▶ [What is required]
Using the entries below, output exactly the lines from the one containing "lounge chair: present" through the final line, both included, and no others.

------ Exercise materials

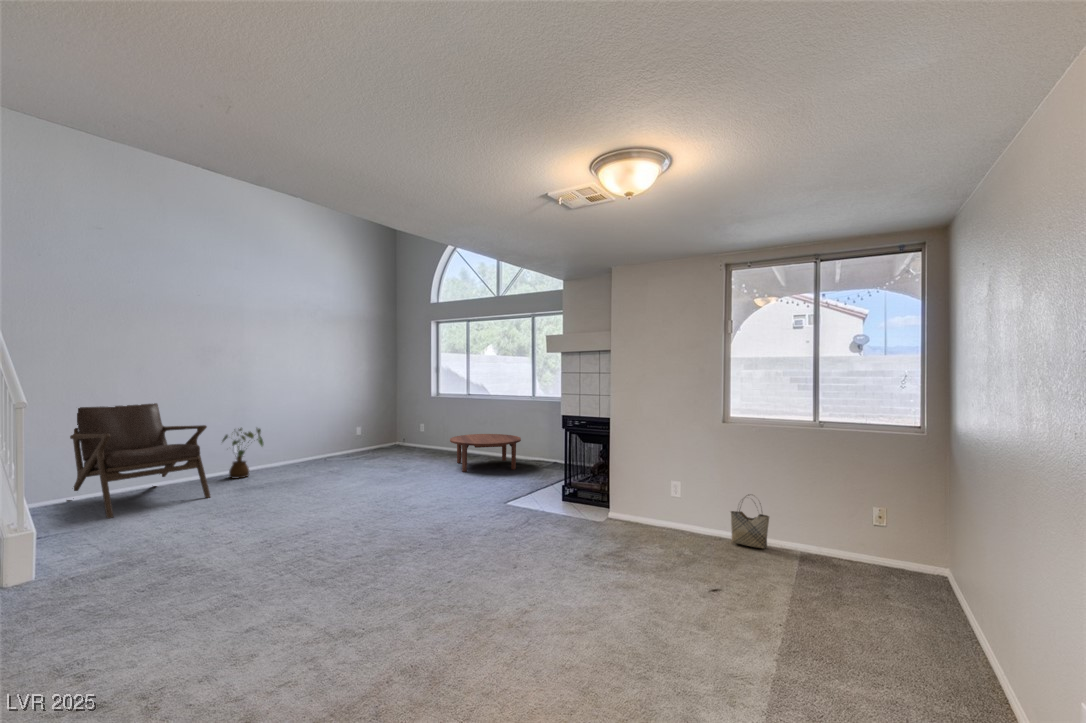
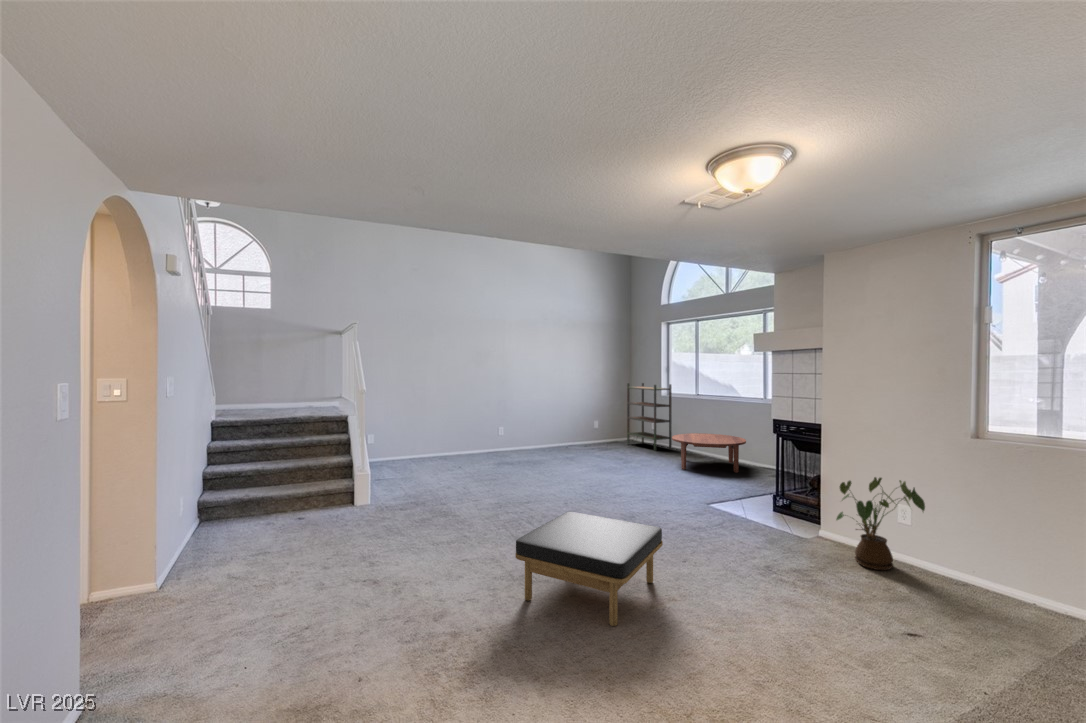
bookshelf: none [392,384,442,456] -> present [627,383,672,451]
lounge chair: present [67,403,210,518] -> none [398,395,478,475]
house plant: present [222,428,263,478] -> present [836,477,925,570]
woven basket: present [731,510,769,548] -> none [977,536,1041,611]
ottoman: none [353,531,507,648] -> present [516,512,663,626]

------------

▶ [The answer]
lounge chair: present [67,403,210,518] -> none [398,395,478,475]
house plant: present [222,428,263,478] -> present [836,477,925,570]
woven basket: present [731,510,769,548] -> none [977,536,1041,611]
ottoman: none [353,531,507,648] -> present [516,512,663,626]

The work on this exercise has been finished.